ECLI:NL:RBOBR:2022:5180

Rechtbank Oost-Brabant

Datum uitspraak
24 november 2022
Publicatiedatum
25 november 2022
Zaaknummer
C/01/385991 / KG ZA 22-489
Instantie
Rechtbank Oost-Brabant
Type
Uitspraak
Rechtsgebied
Civiel recht
Procedures
  • Kort geding
Vindplaatsen
  • Rechtspraak.nl
AI samenvatting door LexboostAutomatisch gegenereerd

Onrechtmatige hinder door asbestvervuiling en wateroverlast op terrein van eiseres

In deze zaak heeft de Rechtbank Oost-Brabant op 24 november 2022 uitspraak gedaan in een kort geding tussen eiseres, een vennootschap onder firma, en gedaagde, eigenaar van een naastgelegen perceel. Eiseres vorderde maatregelen tegen gedaagde vanwege hinder door asbestvervuiling en wateroverlast die voortkwamen van het dak van de loods van gedaagde. Eiseres stelde dat het hemelwater van het dak van gedaagde op haar terrein afstroomde, wat leidde tot schade aan haar terreinverharding en gezondheidsrisico's door asbestvezels die op haar terrein terechtkwamen.

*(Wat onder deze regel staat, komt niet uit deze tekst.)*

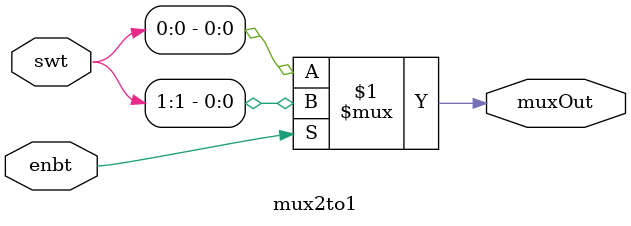
<source format=sv>
`timescale 1ns / 1ps

module mux2to1(
    input logic[1:0] swt,
    input logic enbt,
    output logic muxOut
    );
    
    assign muxOut = enbt ? swt[1]:swt[0];
    
endmodule
</source>
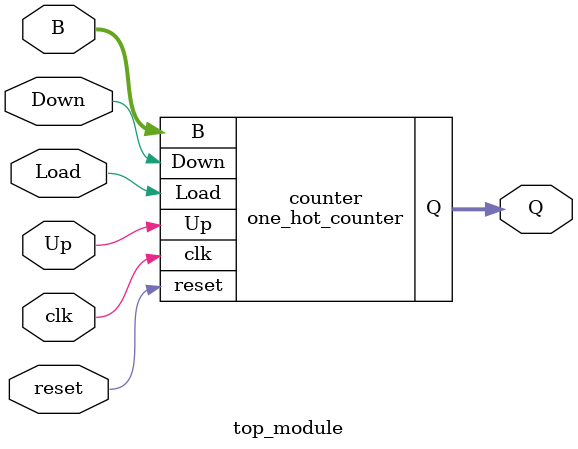
<source format=v>
module binary_to_onehot (
    input [2:0] B,
    output reg [7:0] Y
);

always @(*) begin
    case(B)
        3'b000: Y = 8'b00000001;
        3'b001: Y = 8'b00000010;
        3'b010: Y = 8'b00000100;
        3'b011: Y = 8'b00001000;
        3'b100: Y = 8'b00010000;
        3'b101: Y = 8'b00100000;
        3'b110: Y = 8'b01000000;
        3'b111: Y = 8'b10000000;
    endcase
end

endmodule

module up_down_counter (
    input clk,
    input reset,
    input Up,
    input Down,
    input Load,
    input [7:0] D,
    output reg [7:0] Q
);

reg [7:0] next_Q;

always @(posedge clk) begin
    if(reset) begin
        Q <= 8'b00000000;
    end else if(Load) begin
        Q <= D;
    end else if(Up) begin
        next_Q = Q + 1;
        Q <= next_Q;
    end else if(Down) begin
        next_Q = Q - 1;
        Q <= next_Q;
    end
end

endmodule

module one_hot_counter (
    input clk,
    input reset,
    input [2:0] B,
    input Up,
    input Down,
    input Load,
    output reg [7:0] Q
);

wire [7:0] onehot;
wire [7:0] next_onehot;

binary_to_onehot converter(
    .B(B),
    .Y(onehot)
);

up_down_counter counter(
    .clk(clk),
    .reset(reset),
    .Up(Up),
    .Down(Down),
    .Load(Load),
    .D(onehot),
    .Q(next_onehot)
);

always @(posedge clk) begin
    if(reset) begin
        Q <= 8'b00000000;
    end else begin
        Q <= next_onehot;
    end
end

endmodule

module top_module (
    input clk,
    input reset,
    input [2:0] B,
    input Up,
    input Down,
    input Load,
    output reg [7:0] Q
);

one_hot_counter counter(
    .clk(clk),
    .reset(reset),
    .B(B),
    .Up(Up),
    .Down(Down),
    .Load(Load),
    .Q(Q)
);

endmodule
</source>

De rechtbank oordeelde dat er voldoende aannemelijk was dat gedaagde in strijd handelde met artikel 5:52 BW, dat vereist dat een eigenaar ervoor zorgt dat water van zijn erf niet op een ander erf afloopt. Daarnaast werd vastgesteld dat de asbesthoudende golfplaten op het dak van gedaagde in slechte staat verkeerden, wat een onrechtmatige hinder voor eiseres opleverde. De rechtbank oordeelde dat eiseres een spoedeisend belang had bij het treffen van maatregelen om de onrechtmatige situatie te beëindigen.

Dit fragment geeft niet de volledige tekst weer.